Keys T F, Washington J A
Mayo Clin Proc. 1977 Dec;52(12):797-801.
During the period 1970 through 1976, there were 144 patients from whom gentamicin-resistant Pseudomonas aeruginosa (minimum inhibitory concentration [MIC], more than 5 microgram/ml) was isolated. In 20(21 percent) of the 95 patients who acquired such organisms within our institutions, the occurrence was considered clinically significant. Factors that favored the appearance of gentamicin-resistant P. aeruginosa included prolonged hospitalization, previous antibiotic treatment, increased gentamicin usage, underlying disease, and instrumentation (70 percent). Virulence of gentamicin-resistant isolates appeared less than that of susceptible organisms, with bacteremia due to these isolates occurring in only three cases. Resistant isolates with MICs for gentamicin of 8 to 16 microgram/ml were more susceptible to tobramycin than to amikacin, whereas isolates with MICs for gentamicin of 64 microgram/ml or greater were more susceptible to amikacin than to tobramycin. Eighty percent of all strains were susceptible to 128 microgram/ml or less of carvenicillin. Favorable results occurred in 12 or 13 cases treated with gentamicin plus carbenicillin, whereas treatment with either of these agents alone resulted in failure or relapse in 7 of 14 cases.

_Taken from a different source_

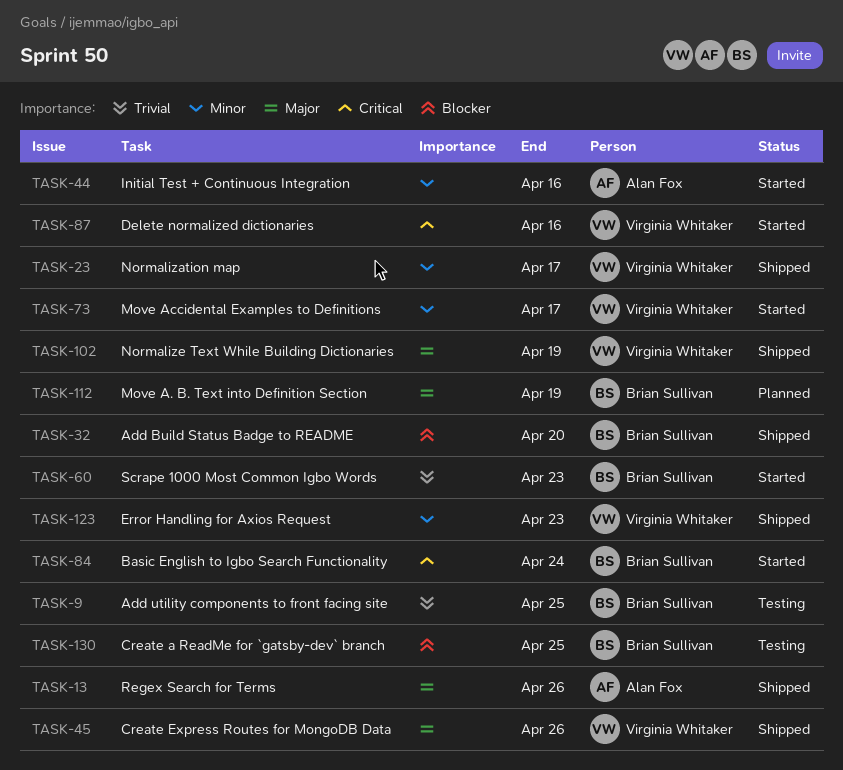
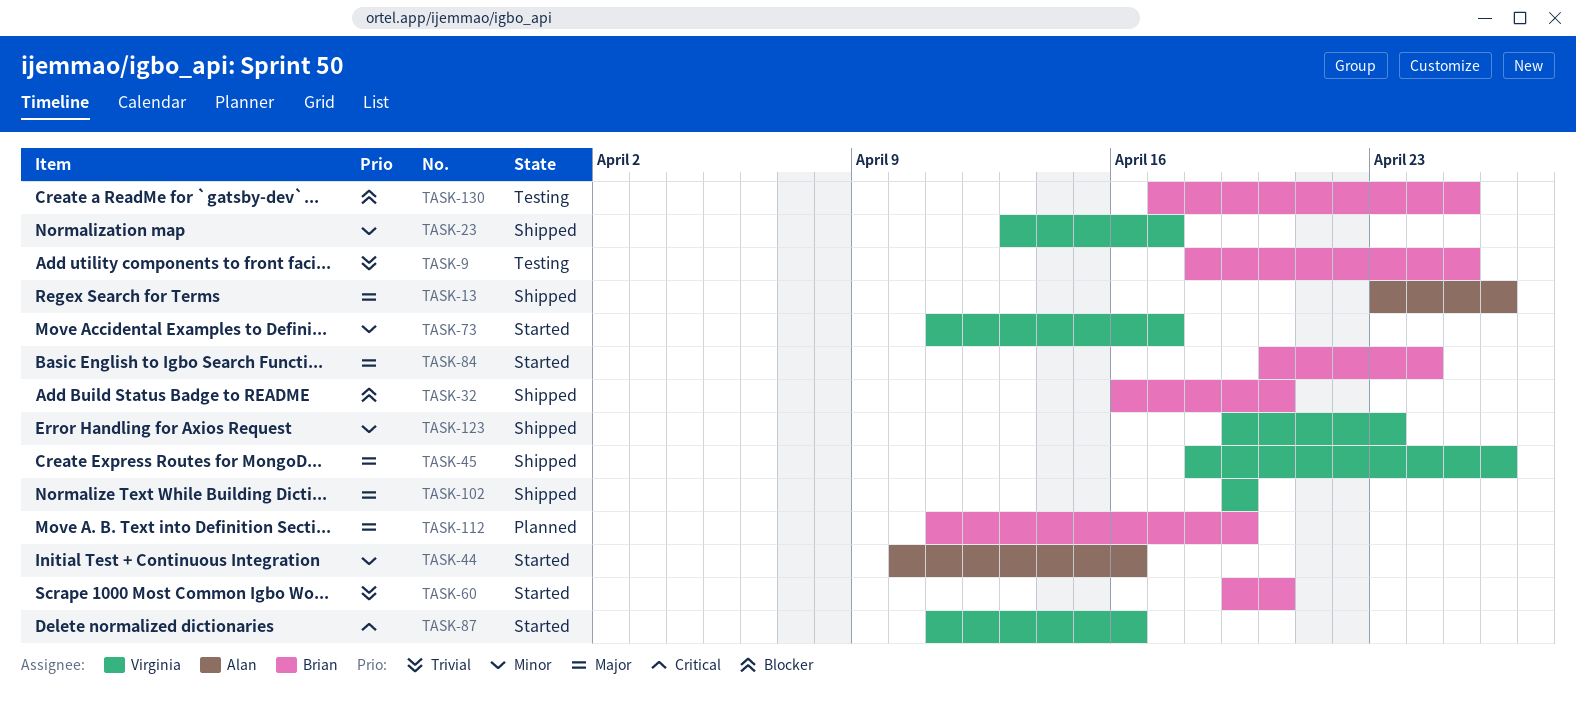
TASK-60, due: Apr 23 -> Apr 20
TASK-84, priority: Critical -> Major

在1970年至1976年期间,有144例患者分离出对庆大霉素耐药的铜绿假单胞菌(最低抑菌浓度[MIC],大于5微克/毫升)。在我们机构内感染此类细菌的95例患者中,有20例(21%)的感染被认为具有临床意义。有利于出现对庆大霉素耐药的铜绿假单胞菌的因素包括住院时间延长、既往抗生素治疗、庆大霉素使用增加、基础疾病和器械使用(70%)。对庆大霉素耐药菌株的毒力似乎低于敏感菌株,这些菌株仅导致3例菌血症。庆大霉素MIC为8至16微克/毫升的耐药菌株对妥布霉素比对阿米卡星更敏感,而庆大霉素MIC为64微克/毫升或更高的菌株对阿米卡星比对妥布霉素更敏感。所有菌株的80%对128微克/毫升或更低浓度的羧苄青霉素敏感。12或13例用庆大霉素加羧苄青霉素治疗的患者取得了良好效果,而单独使用这两种药物中的任何一种治疗,14例中有7例失败或复发。